Hay consenso en que la salida de este Gobierno tiene que darse junto con una reforma política que prevenga un nuevo desastre. Pero eso no es sencillo. El diagnóstico tiene que ser acertado para encontrar el remedio. El historiador Carlos Contreras ha expuesto acá una tesis interesante: el recelo y desconfianza entre razas y culturas materialmente desiguales, que siempre ha existido, permaneció camuflado hasta 1980 por un sistema político que representaba a un sector reducido de la población, pues los analfabetos no votaban. Así, en las elecciones de 1963 los votantes hábiles fueron uno de cada cinco habitantes, mientras que en las del año pasado fueron tres de cada cuatro. “El colapso de los antiguos partidos políticos puso de manifiesto la dificultad que tuvieron para acomodarse al nuevo escenario, en el que la votación se volvió casi universal y con electores que en su mayoría son trabajadores informales o cuentapropistas”.
Es el caso de partidos vinculados a sectores obreros y empleados formales. Pero el primer Belaunde, si bien representó a sectores medios profesionales o independientes, también integró al mundo andino. Cooperación Popular fue un gran abrazo social. En los 60, teníamos un cierto sistema de partidos. El problema, más allá de su profundidad social, fue que ese proceso fue interrumpido por la dictadura militar, que proscribió los partidos políticos y deportó a algunos de sus líderes.
Ese fue el primer golpe mortal, porque esos partidos regresaron 12 años más tarde sin haber tenido la oportunidad de renovarse ni en personas ni en programas. No desmontaron el estatismo proteccionista instaurado por Velasco y la crisis económica heredada se agravó hasta llevar al colapso del Estado con la hiperinflación y el avance de Sendero Luminoso. Ese fue el puntillazo final. Ya en las elecciones municipales de 1989 ganó un outsider, Ricardo Belmont, y en las presidenciales de 1990, otro: Fujimori. El sistema de partidos había estallado en miles de fragmentos y nunca se recompuso.
Fujimori integró los dos mundos, con una conducción personal del desarrollo en el campo. Pero en lugar de formar un partido de derecha popular con raíces profundas, atacó a la “partidocracia” y pretendió perpetuarse. Pese a ello, el fujimorismo, execrado por un amplio sector, subsistió gracias al recuerdo de los 90. Keiko construyó, ella sí, un partido, pero fue perdiendo conexión con los sectores emergentes y sufrió la estocada de dos prisiones preventivas y una detención preliminar. La persecución judicial ha destruido lo poco que se gestaba y que quedaba. Alan García se suicidó y los dos partidos doctrinarios, el Apra y el PPC, ya no existen.

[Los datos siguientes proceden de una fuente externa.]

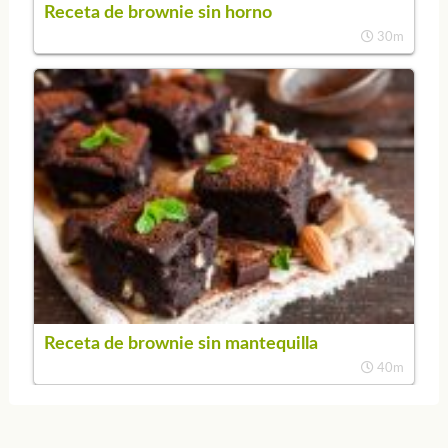
Receta de brownie sin horno
30m
Receta de brownie sin mantequilla
40m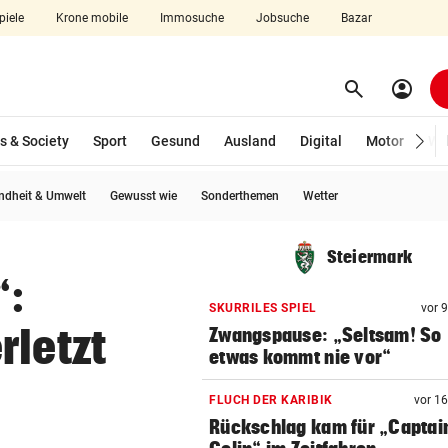
piele
Krone mobile
Immosuche
Jobsuche
Bazar
search
account_circle
Menü aufklappen
Suchen
s & Society
Sport
Gesund
Ausland
Digital
Motor
Wir
ndheit & Umwelt
Gewusst wie
Sonderthemen
Wetter
len
Steiermark
“:
SKURRILES SPIEL
vor 
rletzt
Zwangspause: „Seltsam! So
etwas kommt nie vor“
FLUCH DER KARIBIK
vor 1
Rückschlag kam für „Captai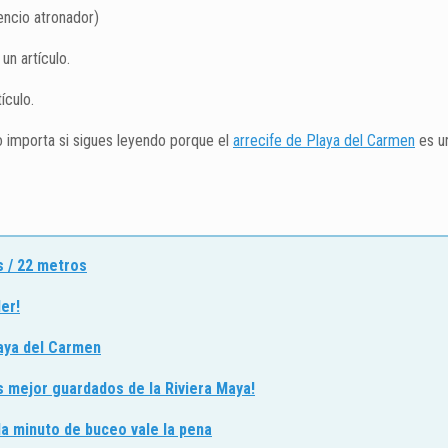
encio atronador)
un artículo.
ículo.
o importa si sigues leyendo porque el
arrecife de Playa del Carmen
es un
s / 22 metros
er!
laya del Carmen
s mejor guardados de la Riviera Maya!
da minuto de buceo vale la pena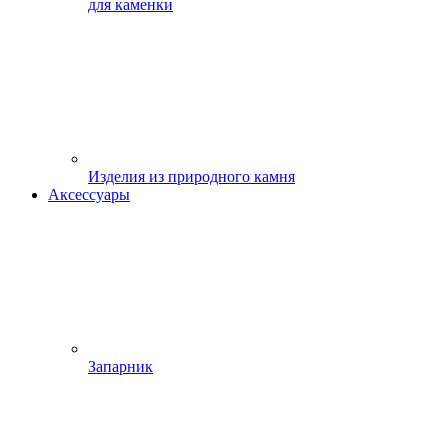
для каменки
Изделия из природного камня
Аксессуары
Запарник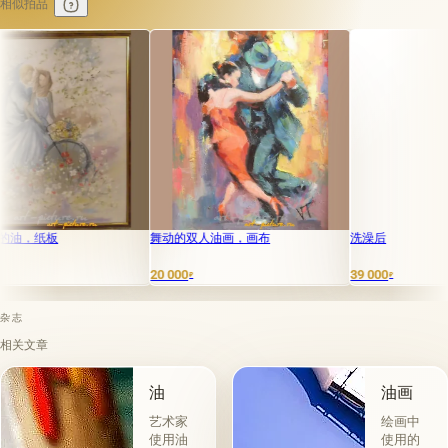
相似拍品
板
舞动的双人油画，画布
洗澡后
20 000
39 000
₽
₽
杂志
相关文章
油
油画
艺术家
绘画中
使用油
使用的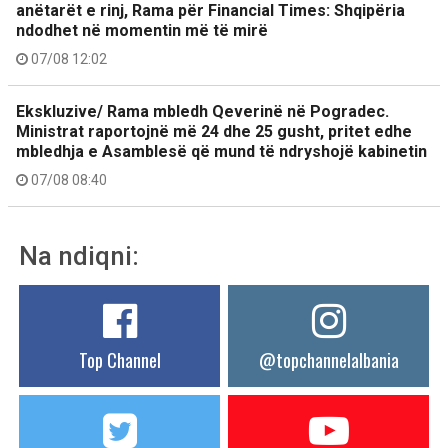
anëtarët e rinj, Rama për Financial Times: Shqipëria
ndodhet në momentin më të mirë
07/08 12:02
Ekskluzive/ Rama mbledh Qeverinë në Pogradec.
Ministrat raportojnë më 24 dhe 25 gusht, pritet edhe
mbledhja e Asamblesë që mund të ndryshojë kabinetin
07/08 08:40
Na ndiqni:
Top Channel
@topchannelalbania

Ahora los partidos, efímeros, son solo vehículos para presentar candidatos, que pasan de un partido a otro. Los ciudadanos ya no requieren intermediarios: se expresan directamente a través de las redes. La democracia representativa involuciona y se vuelve peligrosamente directa, plebiscitaria, favoreciendo populismos que amenazan la democracia liberal.
Por lo tanto, una reforma política debería ayudar a que los partidos recuperen algo de su función de orientación de la opinión pública y de discusión de los temas nacionales, y a que la democracia representativa recupere terreno frente a la democracia directa. Que las empresas puedan contribuir con parte de sus impuestos a ‘think tanks’ en los partidos les daría otro nivel y los harían atractivos para que la gente de bien regresara a la política. A la vez, distritos electorales más pequeños –uni o binominales– permitirían una relación directa y personal entre los ciudadanos y su representante, única manera de competir con las redes sociales o, mejor dicho, de usarlas a favor de la democracia representativa. Una cámara de senadores ayudaría a contener los impulsos populistas, así como la insistencia en leyes observadas por el Ejecutivo con dos tercios de los votos. Son algunas de las reformas.